-- begin DATA TO USE --
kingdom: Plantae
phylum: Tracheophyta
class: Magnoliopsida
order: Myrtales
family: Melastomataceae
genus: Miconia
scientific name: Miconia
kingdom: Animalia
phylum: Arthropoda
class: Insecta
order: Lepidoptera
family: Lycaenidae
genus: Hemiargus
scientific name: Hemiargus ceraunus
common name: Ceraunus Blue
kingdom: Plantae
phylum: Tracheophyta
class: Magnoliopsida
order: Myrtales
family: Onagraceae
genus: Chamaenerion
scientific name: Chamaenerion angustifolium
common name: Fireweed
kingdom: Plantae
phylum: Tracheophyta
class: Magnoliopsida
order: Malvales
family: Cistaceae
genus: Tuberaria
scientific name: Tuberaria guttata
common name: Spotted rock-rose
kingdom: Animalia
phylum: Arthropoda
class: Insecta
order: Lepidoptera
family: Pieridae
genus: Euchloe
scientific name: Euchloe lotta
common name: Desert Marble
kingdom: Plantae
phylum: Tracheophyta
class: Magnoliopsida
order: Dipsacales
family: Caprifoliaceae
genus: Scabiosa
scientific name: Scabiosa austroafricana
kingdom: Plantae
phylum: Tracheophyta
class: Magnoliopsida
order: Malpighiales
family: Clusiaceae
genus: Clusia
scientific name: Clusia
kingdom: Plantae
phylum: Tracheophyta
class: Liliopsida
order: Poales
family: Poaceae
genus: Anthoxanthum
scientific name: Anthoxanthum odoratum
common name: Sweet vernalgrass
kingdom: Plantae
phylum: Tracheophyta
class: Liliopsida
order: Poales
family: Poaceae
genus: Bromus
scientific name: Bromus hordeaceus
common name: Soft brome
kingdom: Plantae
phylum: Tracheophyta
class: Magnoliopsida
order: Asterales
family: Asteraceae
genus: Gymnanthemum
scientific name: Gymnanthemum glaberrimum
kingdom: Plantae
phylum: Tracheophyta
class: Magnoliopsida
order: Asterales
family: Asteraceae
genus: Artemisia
-- end DATA TO USE --
* AIM: Copy all of the lines above word for word.

* WRITTEN ANSWER:
kingdom: Plantae
phylum: Tracheophyta
class: Magnoliopsida
order: Myrtales
family: Melastomataceae
genus: Miconia
scientific name: Miconia
kingdom: Animalia
phylum: Arthropoda
class: Insecta
order: Lepidoptera
family: Lycaenidae
genus: Hemiargus
scientific name: Hemiargus ceraunus
common name: Ceraunus Blue
kingdom: Plantae
phylum: Tracheophyta
class: Magnoliopsida
order: Myrtales
family: Onagraceae
genus: Chamaenerion
scientific name: Chamaenerion angustifolium
common name: Fireweed
kingdom: Plantae
phylum: Tracheophyta
class: Magnoliopsida
order: Malvales
family: Cistaceae
genus: Tuberaria
scientific name: Tuberaria guttata
common name: Spotted rock-rose
kingdom: Animalia
phylum: Arthropoda
class: Insecta
order: Lepidoptera
family: Pieridae
genus: Euchloe
scientific name: Euchloe lotta
common name: Desert Marble
kingdom: Plantae
phylum: Tracheophyta
class: Magnoliopsida
order: Dipsacales
family: Caprifoliaceae
genus: Scabiosa
scientific name: Scabiosa austroafricana
kingdom: Plantae
phylum: Tracheophyta
class: Magnoliopsida
order: Malpighiales
family: Clusiaceae
genus: Clusia
scientific name: Clusia
kingdom: Plantae
phylum: Tracheophyta
class: Liliopsida
order: Poales
family: Poaceae
genus: Anthoxanthum
scientific name: Anthoxanthum odoratum
common name: Sweet vernalgrass
kingdom: Plantae
phylum: Tracheophyta
class: Liliopsida
order: Poales
family: Poaceae
genus: Bromus
scientific name: Bromus hordeaceus
common name: Soft brome
kingdom: Plantae
phylum: Tracheophyta
class: Magnoliopsida
order: Asterales
family: Asteraceae
genus: Gymnanthemum
scientific name: Gymnanthemum glaberrimum
kingdom: Plantae
phylum: Tracheophyta
class: Magnoliopsida
order: Asterales
family: Asteraceae
genus: Artemisia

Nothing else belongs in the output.